Airlines are really taking advantage of their pricing power lately, thanks to limited capacity and high consumer demand, which has taken the pressure off them to lower fares just to fill seats.

This rise in ticket prices is looking good for airlines on both sides of the Atlantic. Big U.S. players like Delta, Alaska, and United are predicting huge profits this year, and European airlines are also expected to see better earnings.

In December, airfares in the U.S. jumped at their fastest rate in 21 months compared to the previous year, according to the Department of Labor. Over in Europe, airline ticket prices increased by 6% year-on-year in 2024, as reported by travel research group ForwardKeys. 

The global airline organization IATA is projecting a 15% year-on-year rise in net profit per passenger for North American airlines in 2025, while European carriers are expected to see a 12% annual increase in net profit per passenger.

These rising fares are a sign of strict capacity management, as a shortage of planes due to production and engine delays has limited the industry's growth potential. Deliveries from Boeing and Airbus have been sluggish due to supply chain issues, and ongoing inspections of RTX's Pratt & Whitney GTF engines have forced some airlines to ground several jets.

In Europe, about 10% of airline fleets are inactive due to maintenance and repair problems, according to travel data firm OAG. 

For instance, Turkish Airlines has around 17% of its fleet out of service and has cut its capacity by 19% this quarter compared to last year, resulting in a 25% increase in average fares. Ryanair also reported better-than-expected profits for the December quarter, thanks to improved pricing power, with CEO Michael O'Leary suggesting that limited capacity in Europe could lead to higher fares this summer.
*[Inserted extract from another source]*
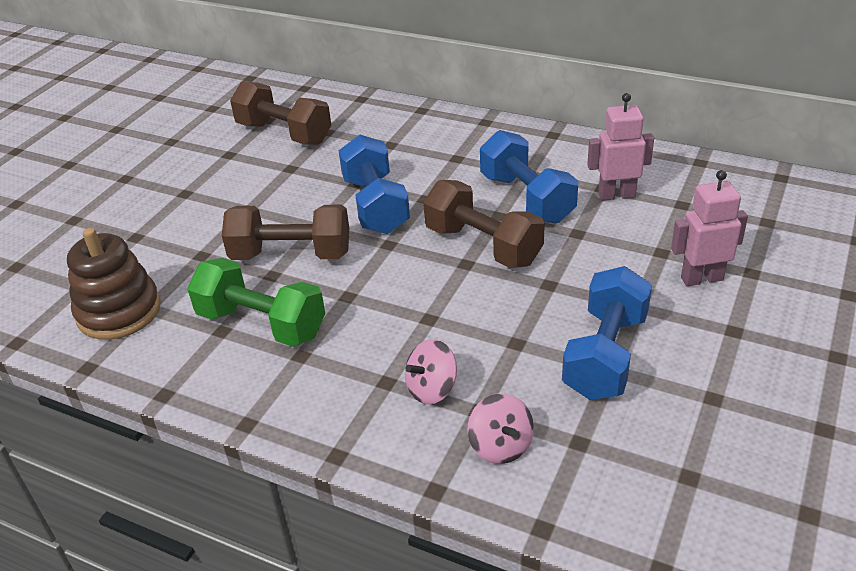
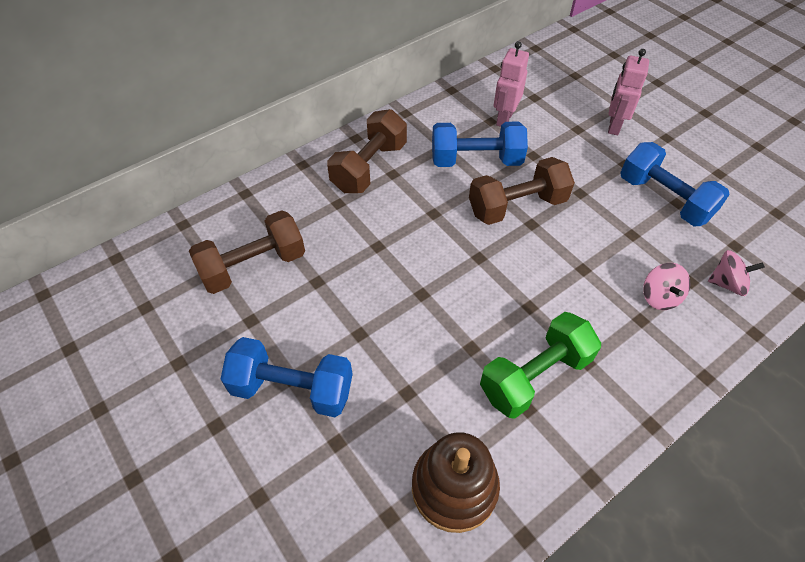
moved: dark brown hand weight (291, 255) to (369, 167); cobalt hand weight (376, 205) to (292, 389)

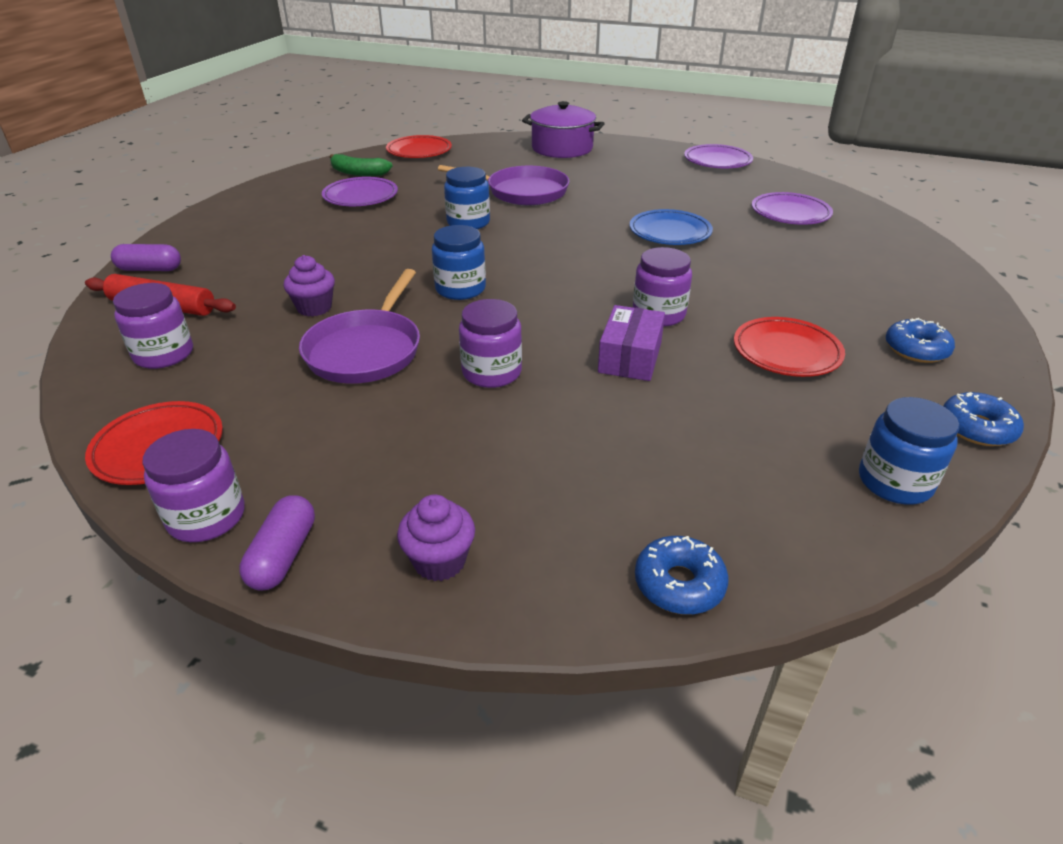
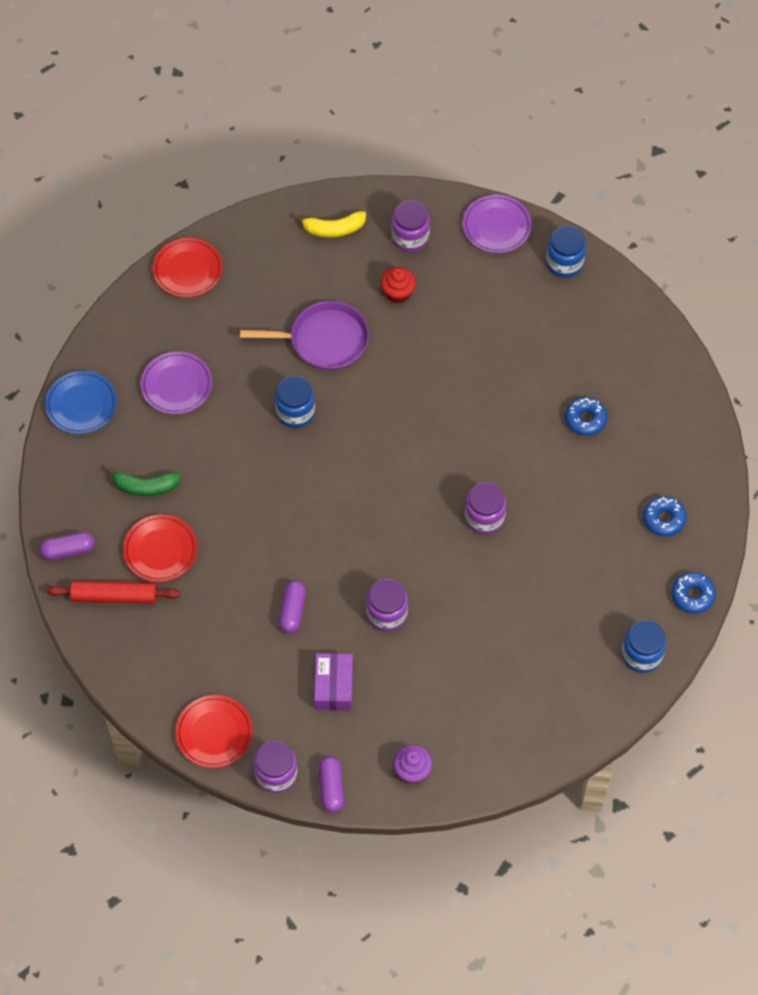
removed: royal purple cupcake (314, 308); royal purple flat dish (790, 213)
added: red cupcake (398, 293)
moved: royal purple preserve jar (164, 354) to (410, 237); green toy banana (358, 173) to (145, 486); cobalt preserve jar (460, 289) to (564, 263); royal purple box (630, 357) to (333, 686); cobalt flat dish (670, 232) to (81, 405); cobalt donut (679, 584) to (585, 419); red flat dish (786, 352) to (160, 550)
replaced: royal purple skillet (366, 350) to royal purple pill (292, 611); royal purple cooking pot (562, 148) to bright yellow toy banana (334, 229)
Analysts at Bernstein have noted that annual capacity growth for European airlines is falling short of travel demand growth by a significant margin, calling it "the most encouraging industry setup in decades."
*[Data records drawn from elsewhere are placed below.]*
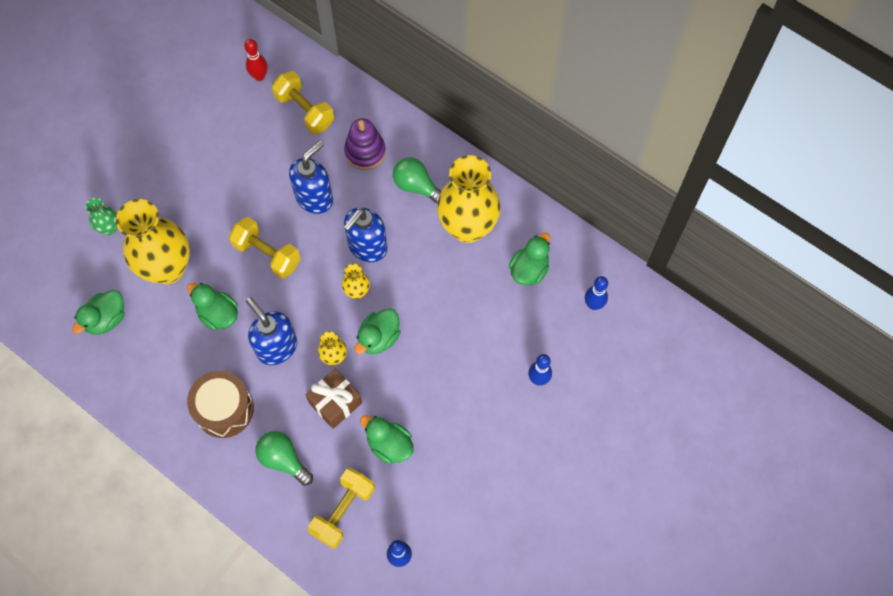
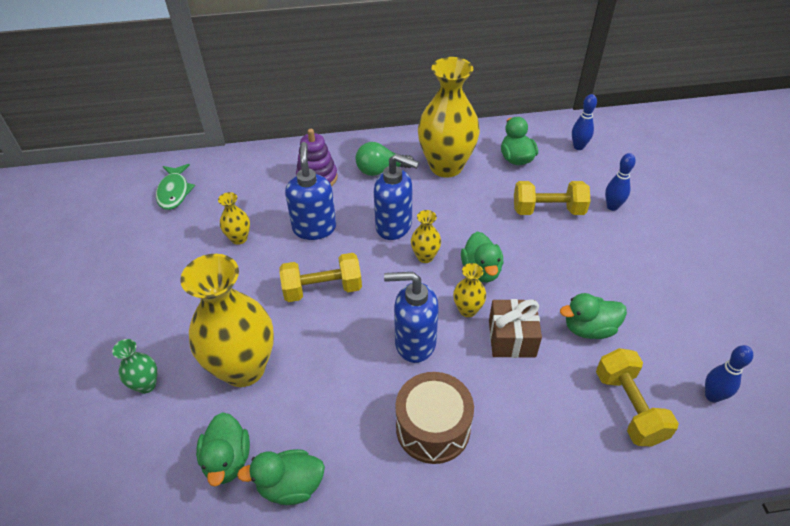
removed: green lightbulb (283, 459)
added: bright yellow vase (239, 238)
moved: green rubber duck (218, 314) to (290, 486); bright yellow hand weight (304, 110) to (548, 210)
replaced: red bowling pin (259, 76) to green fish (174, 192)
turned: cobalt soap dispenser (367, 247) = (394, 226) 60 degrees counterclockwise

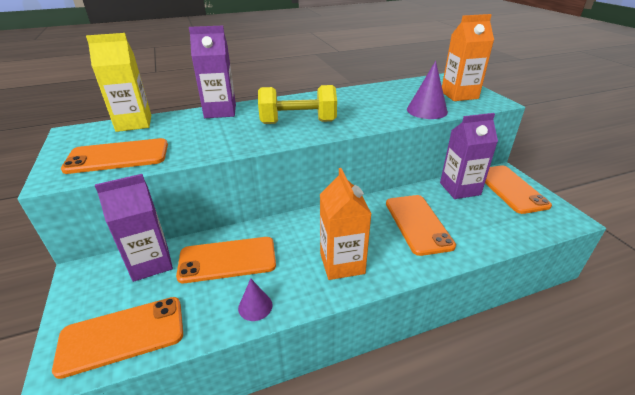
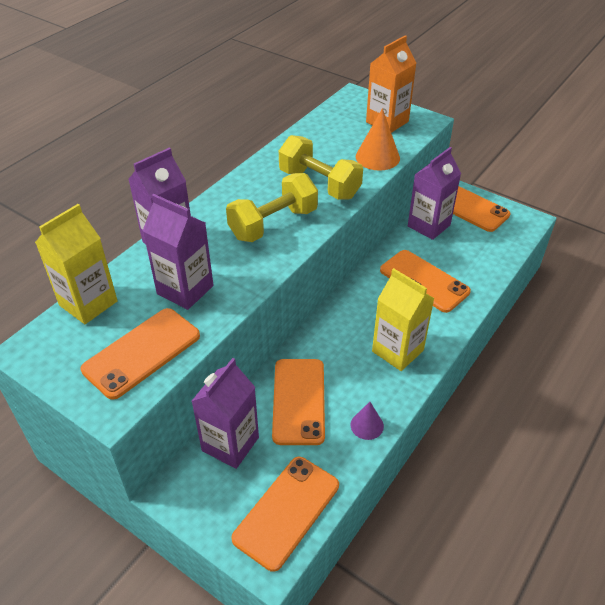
added: royal purple milk carton (185, 290); bright yellow hand weight (319, 184)
recoloured: bright orange milk carton (342, 263) to bright yellow milk carton (397, 351); royal purple cone (427, 110) to bright orange cone (377, 157)
turned: bright orange smartphone (227, 260) = (299, 401) 45 degrees counterclockwise

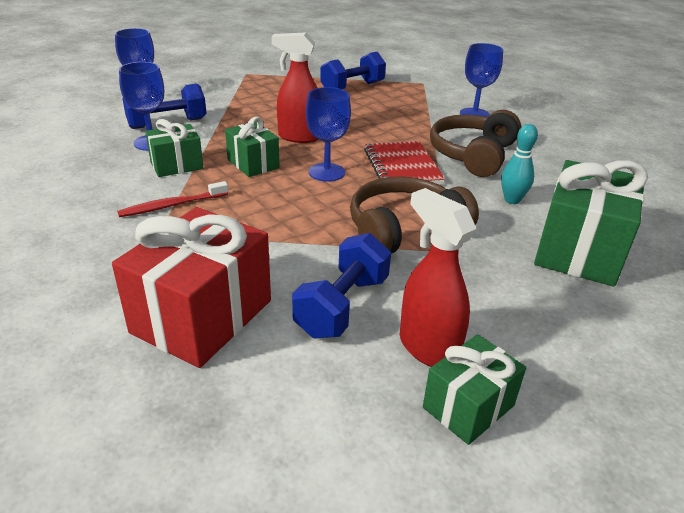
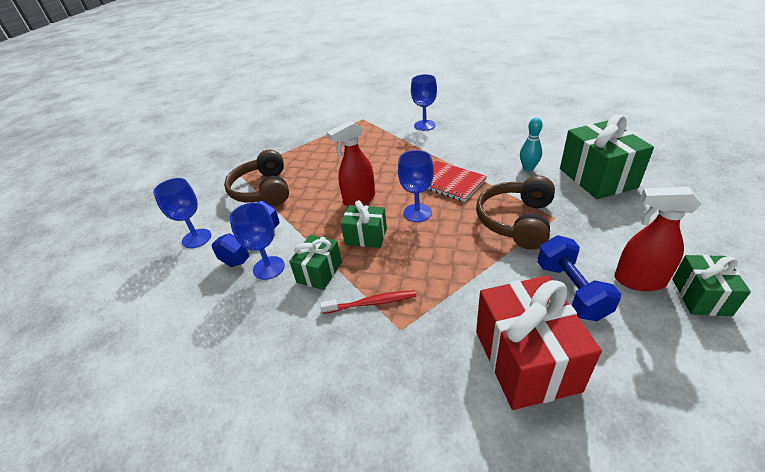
removed: cobalt hand weight (352, 87)
moved: dark brown headset (473, 155) to (263, 190)
turned: red tooth brush (172, 205) = (371, 303) 120 degrees counterclockwise

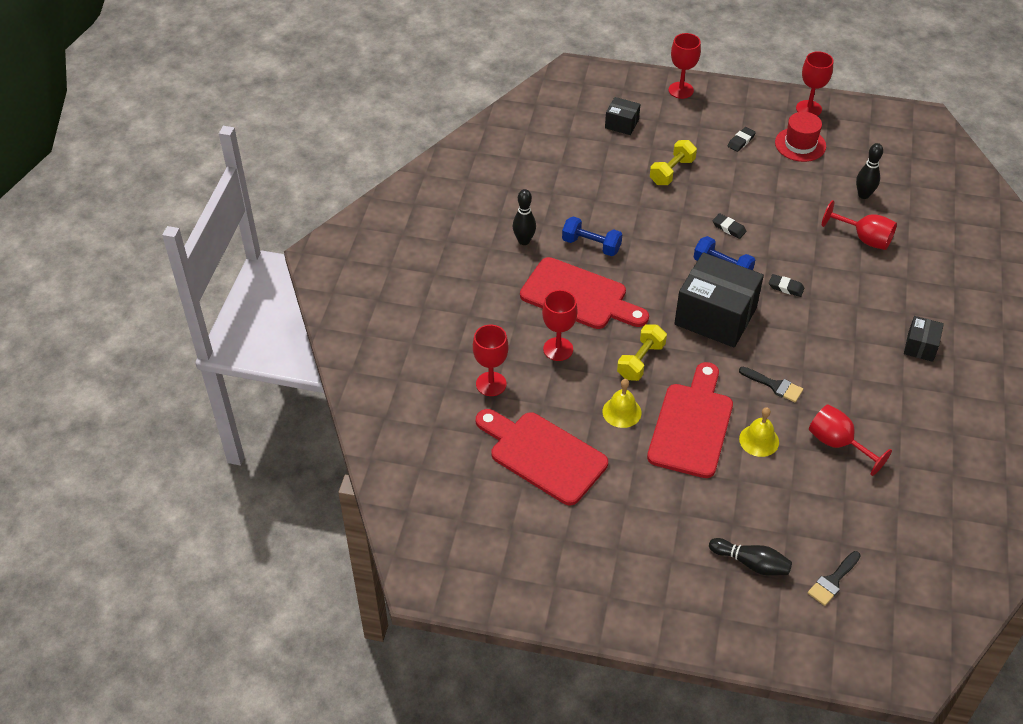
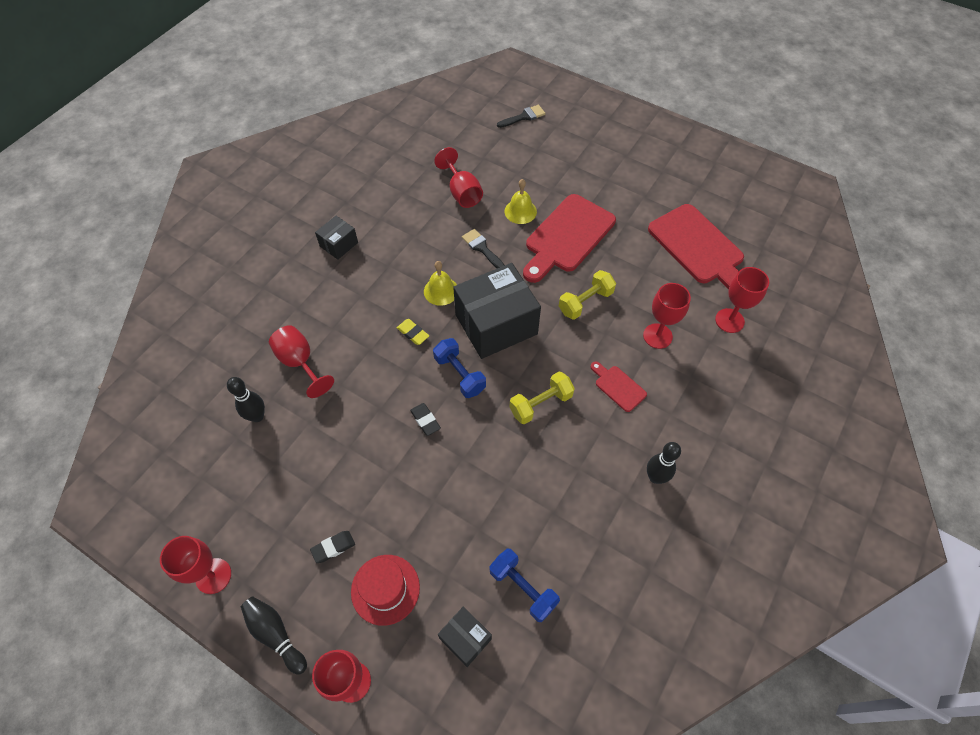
moved: cobalt hand weight (591, 245) to (523, 588); bright yellow hand bell (621, 412) to (441, 291); bright yellow hand weight (672, 172) to (540, 404); jet-black bowling pin (751, 563) to (275, 634); red hat (800, 144) to (385, 589)
recoloured: jet-black eraser (786, 287) to bright yellow eraser (413, 333)
turned: jet-black box (715, 316) = (496, 324) 75 degrees counterclockwise
resized: red cutting board (579, 296) = (618, 387) x0.46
European airlines are looking forward to a more promising 2025 after facing challenges in 2024 due to rising costs and geopolitical issues. 

John Grant, a senior analyst at OAG, mentioned that the increase in ticket prices is likely to lead to better performance for most European airlines in the March quarter, which is typically their slowest. 

"Most airlines have increased their average selling fares," Grant noted. 

In the U.S., airlines are shifting their focus from gaining market share to boosting profitability, leading them to cut back on growth plans. This is a change from last summer when an oversupply of seats in the budget segment triggered a fare war that negatively impacted profits. Consequently, this year's domestic seat growth is projected to be the slowest in a decade. United's CEO, Scott Kirby, recently stated that the reduction in flights by U.S. carriers is likely to be a long-term trend.

"The industry is evolving into an equilibrium where each airline, driven by economic necessity, will be primarily focused on flying where they have a competitive advantage," Kirby explained to investors.

TARIFFS A 'MACRO WILDCARD'

There's not much indication that rising travel costs are affecting consumer demand. According to data from Airlines Reporting Corp, air tickets sold through U.S. travel agencies in December were up 17% compared to the previous year, with average ticket prices increasing by 4%. 

U.S. airline leaders report that households earning $100,000, which make up 75% of air travel spending, are doing well and continue to spend on travel. 

"People want to travel," said Shane Tackett, CFO of Alaska Air, in an interview. "They're still prioritizing experiences with their budgets."  

The rise in ticket prices has allowed the six largest U.S. airlines to boost their profit margins by about 337 basis points in the December quarter.